Shadow Foreign Secretary Emily Thornberry has rejected the suggestion that military action could be the solution to the Syrian civil war.
Ms Thornberry told an emergency debate into the humanitarian crisis in Aleppo that she is "not a pacifist" and believes in using military force "where military force can be effective", but added: "Personally I believe that in a multi-playered, mult-faceted civil war such as Syria, the last thing we need is more parties bombing.
"What we need is a ceasefire and in fact for people to draw back."
Former International Development Secretary Andrew Mitchell has accused Russia of "behaving like a rogue elephant" in Syria's civil war.

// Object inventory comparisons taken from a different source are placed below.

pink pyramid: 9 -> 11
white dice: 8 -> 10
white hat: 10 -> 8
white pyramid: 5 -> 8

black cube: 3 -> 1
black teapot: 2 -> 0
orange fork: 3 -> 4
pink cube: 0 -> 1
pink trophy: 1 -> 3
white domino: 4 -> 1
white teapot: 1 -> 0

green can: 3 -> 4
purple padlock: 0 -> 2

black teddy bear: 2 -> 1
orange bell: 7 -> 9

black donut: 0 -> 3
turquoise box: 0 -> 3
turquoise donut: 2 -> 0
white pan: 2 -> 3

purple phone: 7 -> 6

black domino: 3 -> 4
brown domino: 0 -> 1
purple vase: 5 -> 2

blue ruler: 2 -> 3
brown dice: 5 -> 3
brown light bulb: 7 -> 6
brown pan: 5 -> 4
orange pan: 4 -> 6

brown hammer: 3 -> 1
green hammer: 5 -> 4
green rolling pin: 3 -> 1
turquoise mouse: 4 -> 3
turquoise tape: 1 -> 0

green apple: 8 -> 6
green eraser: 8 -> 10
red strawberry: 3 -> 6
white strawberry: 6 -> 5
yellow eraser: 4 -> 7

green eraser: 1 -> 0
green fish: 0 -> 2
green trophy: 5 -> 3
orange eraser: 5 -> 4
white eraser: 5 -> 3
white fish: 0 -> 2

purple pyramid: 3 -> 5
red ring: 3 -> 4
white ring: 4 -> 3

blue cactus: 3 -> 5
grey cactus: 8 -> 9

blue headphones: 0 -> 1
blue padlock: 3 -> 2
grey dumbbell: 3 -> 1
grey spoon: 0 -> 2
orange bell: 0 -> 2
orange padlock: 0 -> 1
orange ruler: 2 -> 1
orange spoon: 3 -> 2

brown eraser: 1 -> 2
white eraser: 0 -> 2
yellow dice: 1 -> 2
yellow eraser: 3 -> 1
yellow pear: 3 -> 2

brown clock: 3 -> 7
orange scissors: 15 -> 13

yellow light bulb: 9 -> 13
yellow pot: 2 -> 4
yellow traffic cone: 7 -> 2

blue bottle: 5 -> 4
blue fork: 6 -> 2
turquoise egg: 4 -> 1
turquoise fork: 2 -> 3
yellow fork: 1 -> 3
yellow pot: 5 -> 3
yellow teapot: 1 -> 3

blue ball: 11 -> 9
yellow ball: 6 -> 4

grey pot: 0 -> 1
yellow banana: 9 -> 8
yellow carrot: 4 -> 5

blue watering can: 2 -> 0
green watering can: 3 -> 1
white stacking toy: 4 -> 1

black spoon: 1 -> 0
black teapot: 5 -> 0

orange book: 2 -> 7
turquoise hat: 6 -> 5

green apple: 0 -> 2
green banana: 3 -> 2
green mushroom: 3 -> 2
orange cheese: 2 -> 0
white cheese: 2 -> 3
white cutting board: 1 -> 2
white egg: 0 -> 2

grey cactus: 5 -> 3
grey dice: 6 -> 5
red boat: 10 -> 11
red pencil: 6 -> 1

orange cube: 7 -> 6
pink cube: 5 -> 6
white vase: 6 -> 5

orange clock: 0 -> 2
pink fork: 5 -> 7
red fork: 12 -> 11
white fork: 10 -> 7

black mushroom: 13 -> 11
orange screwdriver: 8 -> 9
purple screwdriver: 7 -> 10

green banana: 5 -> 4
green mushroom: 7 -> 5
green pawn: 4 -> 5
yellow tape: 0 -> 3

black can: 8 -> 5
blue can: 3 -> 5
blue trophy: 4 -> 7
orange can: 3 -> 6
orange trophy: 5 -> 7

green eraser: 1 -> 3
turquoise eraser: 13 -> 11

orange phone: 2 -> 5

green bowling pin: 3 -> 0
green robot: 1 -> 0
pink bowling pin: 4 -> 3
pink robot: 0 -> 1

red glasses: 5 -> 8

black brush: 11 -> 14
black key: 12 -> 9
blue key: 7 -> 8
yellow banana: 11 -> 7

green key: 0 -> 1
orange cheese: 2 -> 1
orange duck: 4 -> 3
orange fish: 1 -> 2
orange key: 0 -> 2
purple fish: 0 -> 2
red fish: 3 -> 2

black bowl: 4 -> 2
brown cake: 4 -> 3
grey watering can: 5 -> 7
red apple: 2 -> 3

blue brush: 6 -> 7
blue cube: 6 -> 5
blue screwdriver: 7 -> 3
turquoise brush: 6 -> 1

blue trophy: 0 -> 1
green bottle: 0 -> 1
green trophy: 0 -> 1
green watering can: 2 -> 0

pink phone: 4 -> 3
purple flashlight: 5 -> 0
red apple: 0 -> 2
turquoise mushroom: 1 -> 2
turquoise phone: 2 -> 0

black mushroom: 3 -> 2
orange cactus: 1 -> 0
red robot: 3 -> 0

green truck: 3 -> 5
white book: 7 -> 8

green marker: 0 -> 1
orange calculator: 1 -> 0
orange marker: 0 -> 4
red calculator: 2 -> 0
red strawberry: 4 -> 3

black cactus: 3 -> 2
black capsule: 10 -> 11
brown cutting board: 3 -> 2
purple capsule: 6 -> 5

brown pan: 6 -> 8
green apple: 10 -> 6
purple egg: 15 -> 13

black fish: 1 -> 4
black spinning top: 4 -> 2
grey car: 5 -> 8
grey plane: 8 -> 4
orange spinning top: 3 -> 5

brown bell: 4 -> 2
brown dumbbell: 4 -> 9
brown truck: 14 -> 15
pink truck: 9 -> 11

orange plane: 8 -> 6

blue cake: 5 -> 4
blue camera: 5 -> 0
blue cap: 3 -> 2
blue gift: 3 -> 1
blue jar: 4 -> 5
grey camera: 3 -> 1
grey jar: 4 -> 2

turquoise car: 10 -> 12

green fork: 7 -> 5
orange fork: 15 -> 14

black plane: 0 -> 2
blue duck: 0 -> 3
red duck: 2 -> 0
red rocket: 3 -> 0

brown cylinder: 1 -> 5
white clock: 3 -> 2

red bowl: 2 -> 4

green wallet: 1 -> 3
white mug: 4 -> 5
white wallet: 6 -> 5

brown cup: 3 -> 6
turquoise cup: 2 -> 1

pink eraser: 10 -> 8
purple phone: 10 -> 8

Speaking at an emergency debate in the Commons into the humanitarian crisis in the country, he said Russia were "shredding international humanitarian law" and "abusing its veto powers" on the UN security council.
The Tory MP also accused the country of using the veto to "protect itself from its own war crimes" and "doing to Aleppo precisely what the Nazis did to Guernica in the south Spanish civil war".